DOCUMENT SECTION Block Start

Linguini · 11/04/2022 19:48

we give children chemo if it's deemed appropriate

You can't change your mind about having cancer or just grow out of it

tabbycatstripy · 11/04/2022 19:49

Linguini

I think it’s still the only acceptable approach, unless someone comes up with proof that gender identity can be innate, and is able to test for that.

Apollo441 · 11/04/2022 19:50

If such children exist at all they are like unicorns. Safest thing is no drugs or surgery under 18.

tabbycatstripy · 11/04/2022 19:51

However, if a young person gets to 16 and their distress is so acute that hormones are the only thing proper psychiatrists (not gender woo doctors) think will work, I think I would support them being able to take the risk.

My issue is that these decisions are being made on nearly no evidence, and for much younger children.

DOCUMENT SECTION Block End

■ EXPLORE THE MATERIAL ■
1) Answer these questions using the forum thread. Mark each answer with its letter.
(a) According to Linguini, what can you not change your mind about or grow out of?
(b) What does Apollo441 call the safest thing?
(c) At what age would tabbycatstripy support a young person being able to take the risk of hormones?
2) Summarize the forum thread in three sentences.
3) List every username that appears in the forum thread.

SUPPLIED RECORDS Block Start

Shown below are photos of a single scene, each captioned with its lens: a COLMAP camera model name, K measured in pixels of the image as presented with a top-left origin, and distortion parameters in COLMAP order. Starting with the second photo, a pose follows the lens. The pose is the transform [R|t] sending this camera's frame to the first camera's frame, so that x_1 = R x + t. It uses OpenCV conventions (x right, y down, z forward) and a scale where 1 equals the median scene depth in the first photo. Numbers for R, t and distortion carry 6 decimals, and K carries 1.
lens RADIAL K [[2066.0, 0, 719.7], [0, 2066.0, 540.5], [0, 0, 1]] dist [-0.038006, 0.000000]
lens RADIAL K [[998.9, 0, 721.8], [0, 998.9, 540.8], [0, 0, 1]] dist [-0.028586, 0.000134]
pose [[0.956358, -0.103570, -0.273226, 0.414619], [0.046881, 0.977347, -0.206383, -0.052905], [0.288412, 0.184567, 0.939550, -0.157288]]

SUPPLIED RECORDS Block End
SUPPLIED RECORDS Block Start

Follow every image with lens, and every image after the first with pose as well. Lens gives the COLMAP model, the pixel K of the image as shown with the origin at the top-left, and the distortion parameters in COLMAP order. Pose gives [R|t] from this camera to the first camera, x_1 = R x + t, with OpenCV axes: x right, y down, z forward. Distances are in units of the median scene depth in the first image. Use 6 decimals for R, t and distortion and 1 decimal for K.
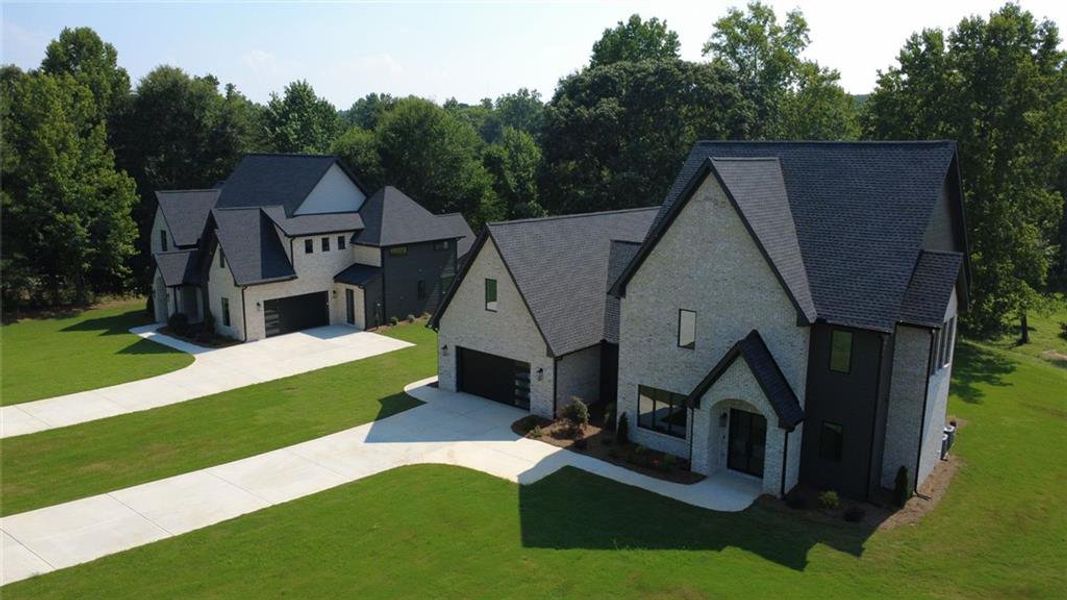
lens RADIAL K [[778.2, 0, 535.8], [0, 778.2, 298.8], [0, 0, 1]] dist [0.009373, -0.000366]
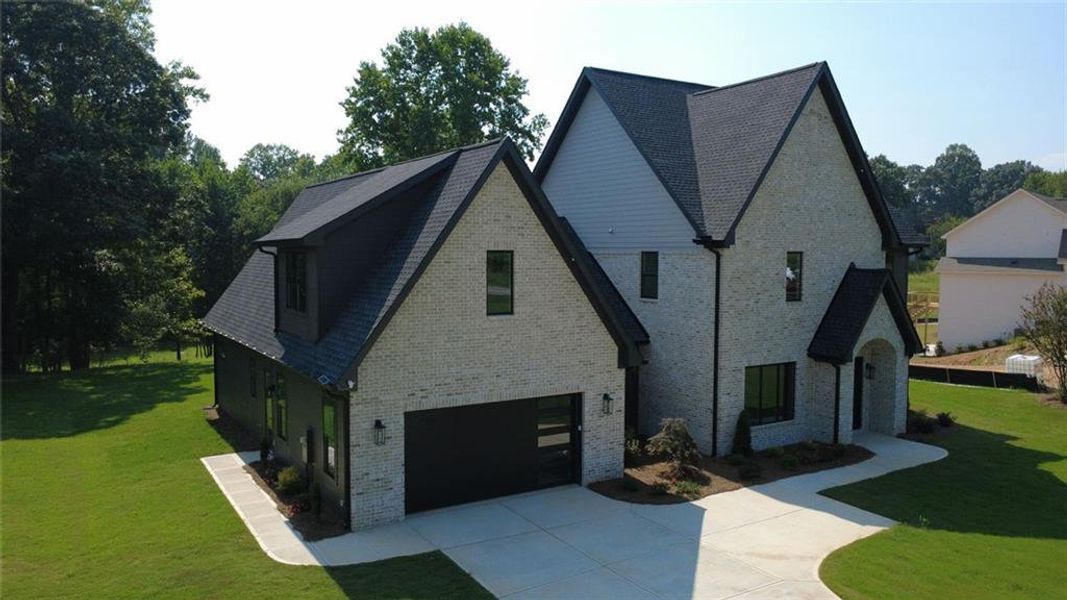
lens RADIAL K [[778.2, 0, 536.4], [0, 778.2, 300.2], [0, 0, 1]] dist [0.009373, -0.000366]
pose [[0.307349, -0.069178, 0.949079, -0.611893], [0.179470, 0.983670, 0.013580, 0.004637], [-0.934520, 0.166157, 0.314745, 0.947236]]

SUPPLIED RECORDS Block End
SUPPLIED RECORDS Block Start

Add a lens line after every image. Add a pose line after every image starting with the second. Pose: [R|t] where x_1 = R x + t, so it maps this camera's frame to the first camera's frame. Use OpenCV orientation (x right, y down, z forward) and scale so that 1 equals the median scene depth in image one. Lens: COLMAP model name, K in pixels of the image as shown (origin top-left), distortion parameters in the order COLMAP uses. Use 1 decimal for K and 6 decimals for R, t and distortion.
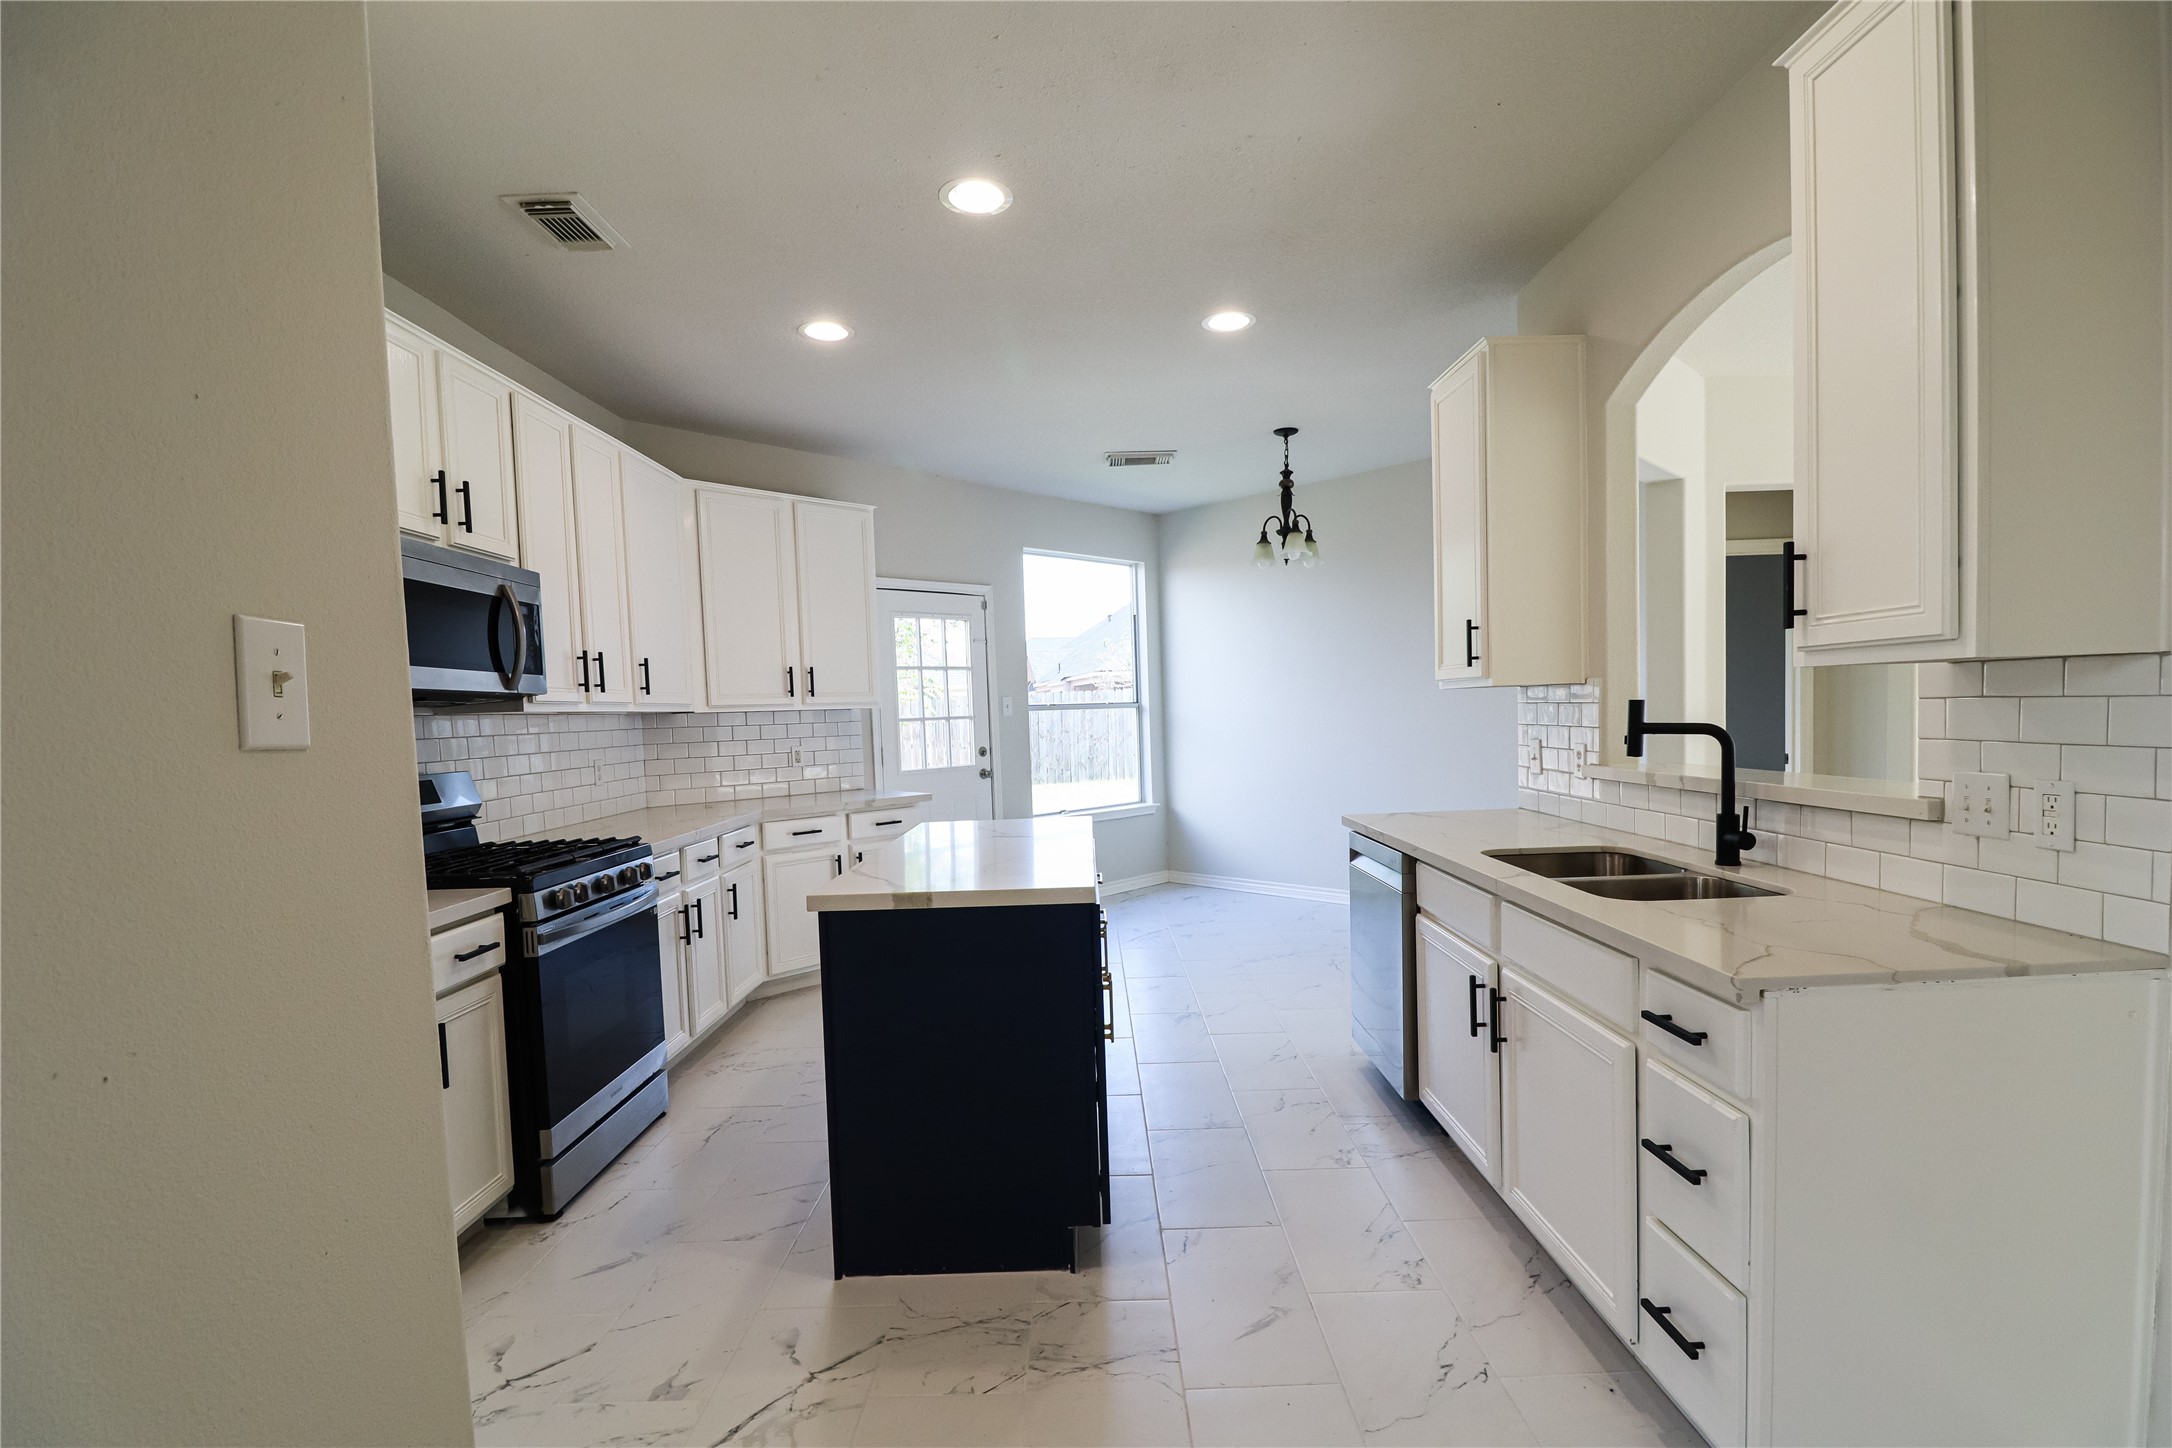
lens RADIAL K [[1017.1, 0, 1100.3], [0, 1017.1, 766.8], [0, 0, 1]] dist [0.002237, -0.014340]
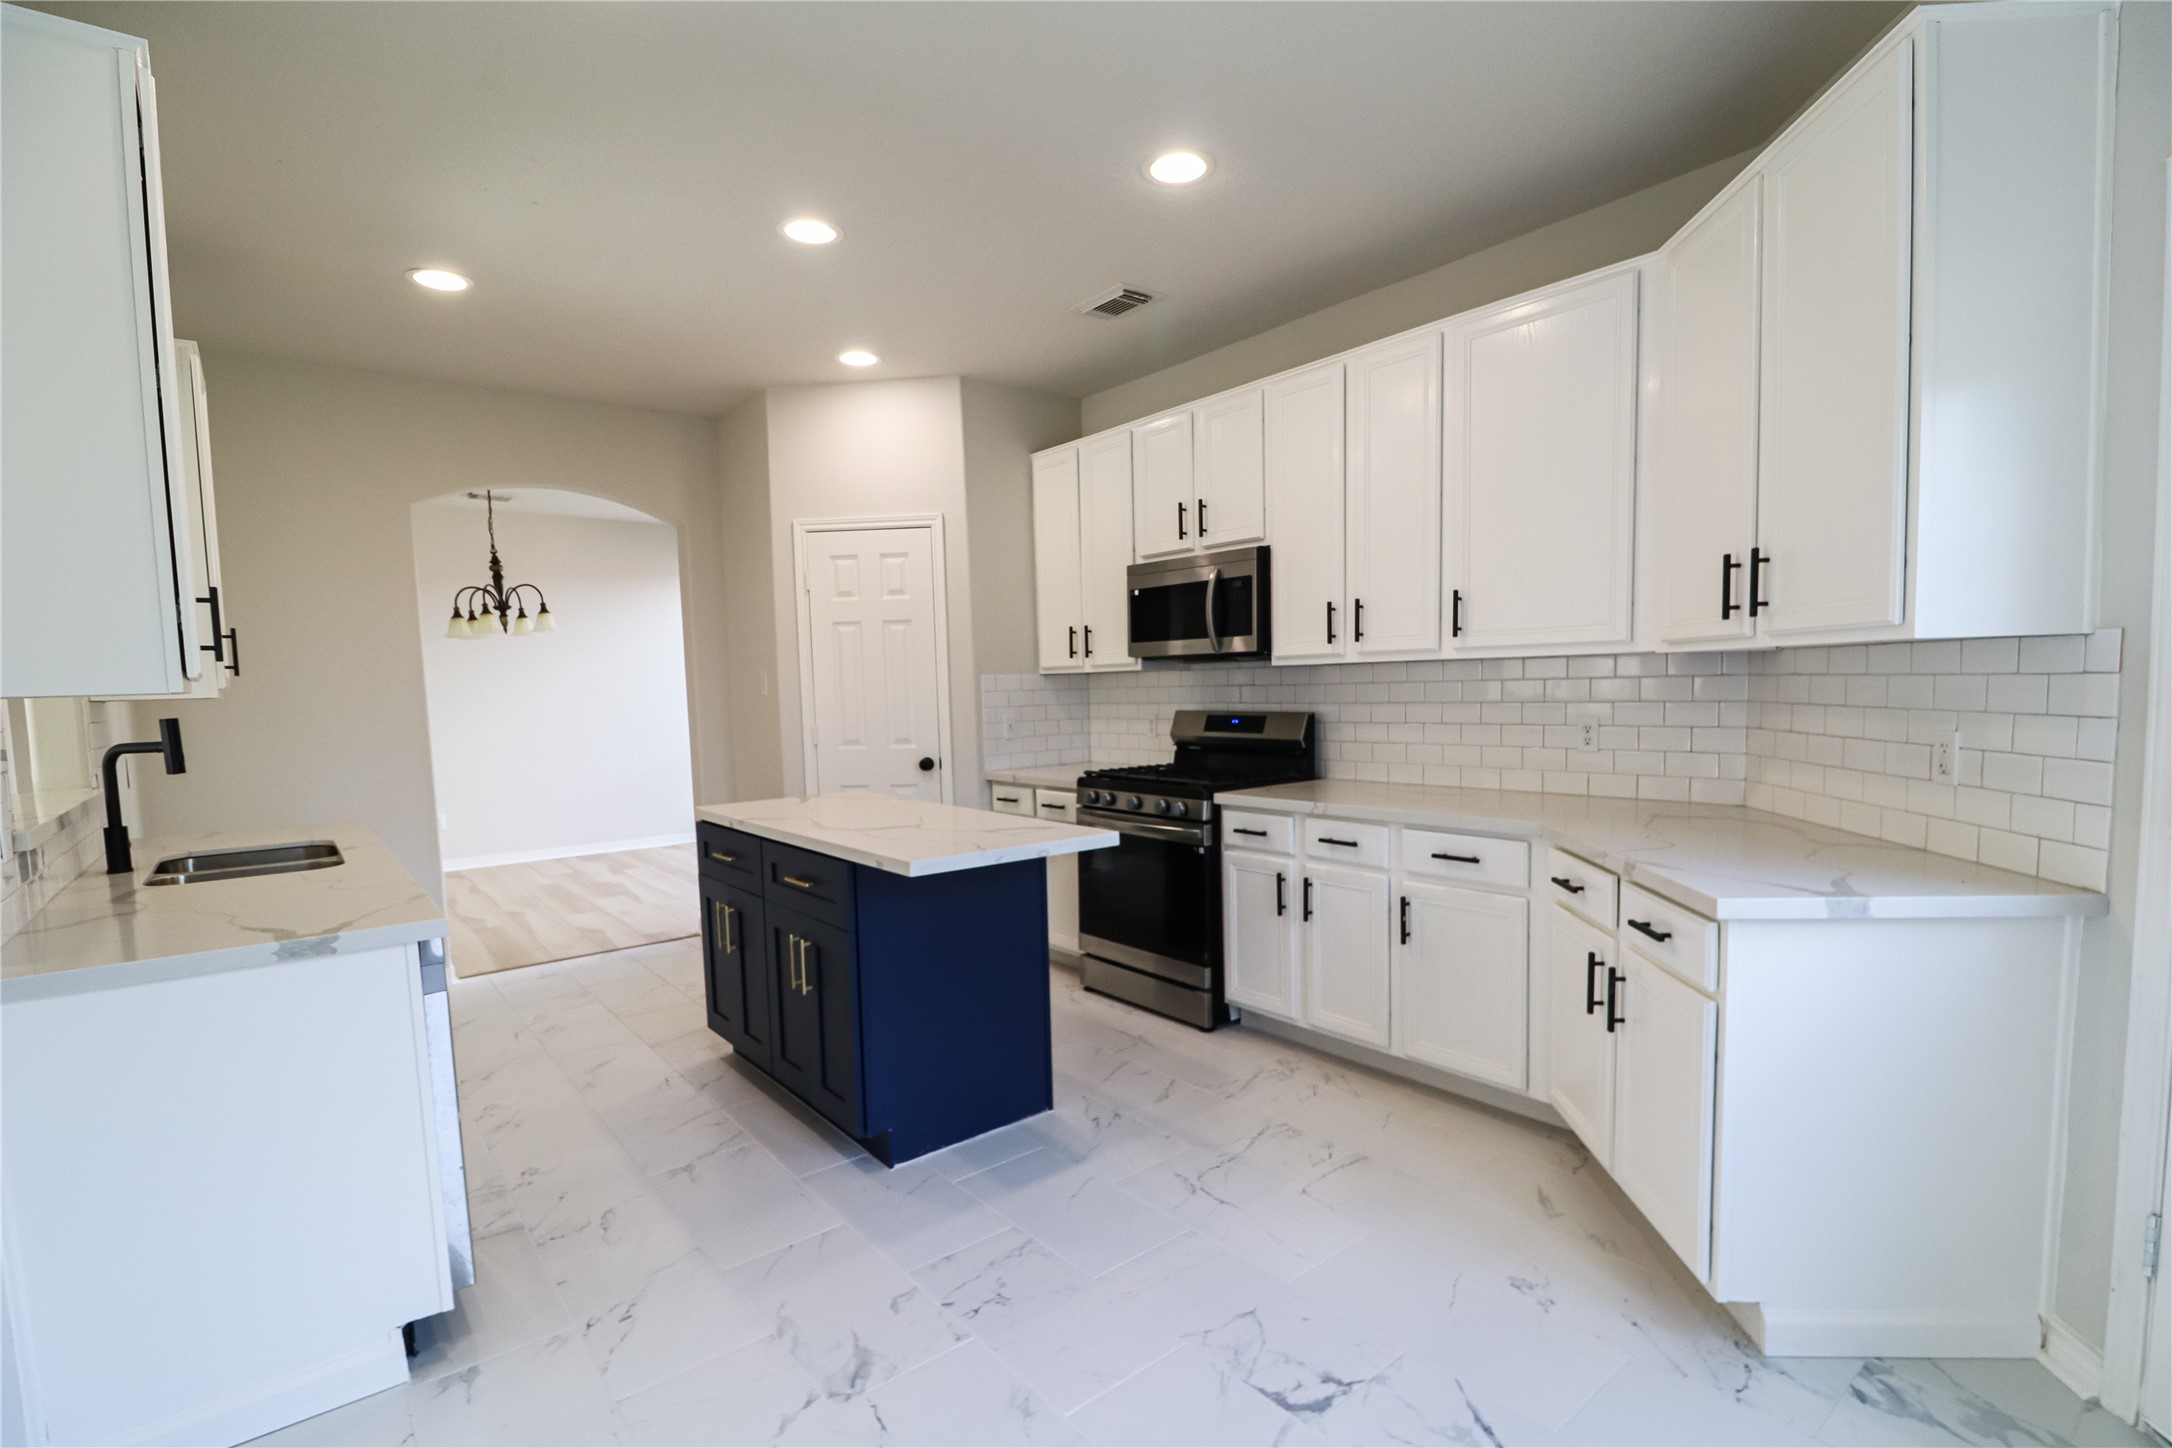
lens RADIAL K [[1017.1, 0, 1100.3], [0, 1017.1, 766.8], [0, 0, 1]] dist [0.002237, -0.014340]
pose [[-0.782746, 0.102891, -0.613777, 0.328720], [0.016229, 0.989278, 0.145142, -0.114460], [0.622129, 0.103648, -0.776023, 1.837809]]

SUPPLIED RECORDS Block End

■ RESULTS ■
1)
(a) Having cancer.
(b) No drugs or surgery under 18.
(c) 16.

2) Linguini notes that children are given chemo when it is deemed appropriate, but points out that no one can change their mind about having cancer or grow out of it. Tabbycatstripy calls this the only acceptable approach unless someone proves gender identity can be innate and can test for it, and Apollo441 says the safest course is no drugs or surgery under 18. Tabbycatstripy would nonetheless support a 16-year-old taking hormones if proper psychiatrists judged them the only thing that would relieve acute distress, but objects that such decisions are being made on nearly no evidence and for much younger children.

3) Linguini, tabbycatstripy, Apollo441